ZENworks OS imaging has always been based on the Linux kernel – it’s fast, efficient, has a great networking stack and is also extensible. None of the problems of DOS and getting NDIS drivers etc.
Earlier versions of ZENworks – (ZfD 3.x, ZfD 4.0, ZENworks 6, ZENworks 6.5) – spawned a slew of sites dedicated to tweaking this Linux environment. Notable is the Novell Forge Project zfdimgdrv. The imaging environment has also been extended by the likes of ENGL.
ZENworks 7 changed to a SLES 9 SP2-based kernel; this provides extensive hardware support (and real support; things that have been tested).
For unsupported hardware – or to add updated drivers – life is now a lot simpler.

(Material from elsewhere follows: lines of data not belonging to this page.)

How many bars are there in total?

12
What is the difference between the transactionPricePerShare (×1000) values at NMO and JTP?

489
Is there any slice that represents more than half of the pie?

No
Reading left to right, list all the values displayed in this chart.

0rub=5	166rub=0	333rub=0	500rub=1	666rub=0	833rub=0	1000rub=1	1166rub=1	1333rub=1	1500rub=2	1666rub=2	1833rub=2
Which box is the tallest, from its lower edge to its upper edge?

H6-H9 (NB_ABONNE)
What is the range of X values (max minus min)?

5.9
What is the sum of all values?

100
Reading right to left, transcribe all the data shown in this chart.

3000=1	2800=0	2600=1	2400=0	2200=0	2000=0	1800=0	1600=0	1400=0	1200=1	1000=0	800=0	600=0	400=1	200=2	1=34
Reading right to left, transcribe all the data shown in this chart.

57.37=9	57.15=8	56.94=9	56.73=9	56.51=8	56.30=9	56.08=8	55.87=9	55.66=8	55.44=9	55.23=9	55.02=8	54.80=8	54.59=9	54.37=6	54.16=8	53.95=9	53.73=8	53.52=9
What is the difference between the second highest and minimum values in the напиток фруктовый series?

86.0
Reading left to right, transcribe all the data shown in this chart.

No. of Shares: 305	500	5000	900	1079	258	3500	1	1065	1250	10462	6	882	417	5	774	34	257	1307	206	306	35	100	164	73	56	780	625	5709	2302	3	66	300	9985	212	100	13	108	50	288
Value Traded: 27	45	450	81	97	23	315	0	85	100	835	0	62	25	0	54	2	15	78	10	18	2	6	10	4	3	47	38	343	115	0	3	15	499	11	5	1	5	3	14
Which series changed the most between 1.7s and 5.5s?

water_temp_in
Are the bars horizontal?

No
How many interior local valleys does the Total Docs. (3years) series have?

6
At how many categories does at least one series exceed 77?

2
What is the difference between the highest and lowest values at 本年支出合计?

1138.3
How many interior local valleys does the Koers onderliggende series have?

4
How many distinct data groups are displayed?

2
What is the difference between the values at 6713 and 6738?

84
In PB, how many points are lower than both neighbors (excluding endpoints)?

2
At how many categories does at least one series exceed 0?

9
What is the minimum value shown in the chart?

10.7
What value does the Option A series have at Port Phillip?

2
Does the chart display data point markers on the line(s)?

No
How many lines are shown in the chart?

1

Matt Misbach – one of the ZENworks engineers – passed on this tip:
- Obtain the binary driver file, it has the extension of “.ko”, (If no binary driver is available, then the source needs to be obtained and built on a sles9 sp2 machine.)
- On your ZENworks server mount the /srv/tftp/boot/initrd file using a similar command:
mount -o loop /srv/tftp/boot/initrd /mnt - copy the new .ko file into the /mnt/lib/modules/2.6.5-override-default/initrd
- umount /mnt
Hi Martin
Just a small note, the initrd is a compressed filesystem file so you need to gunzip the file before you can mount it. After adding the driver, zip the file again and rename to initrd.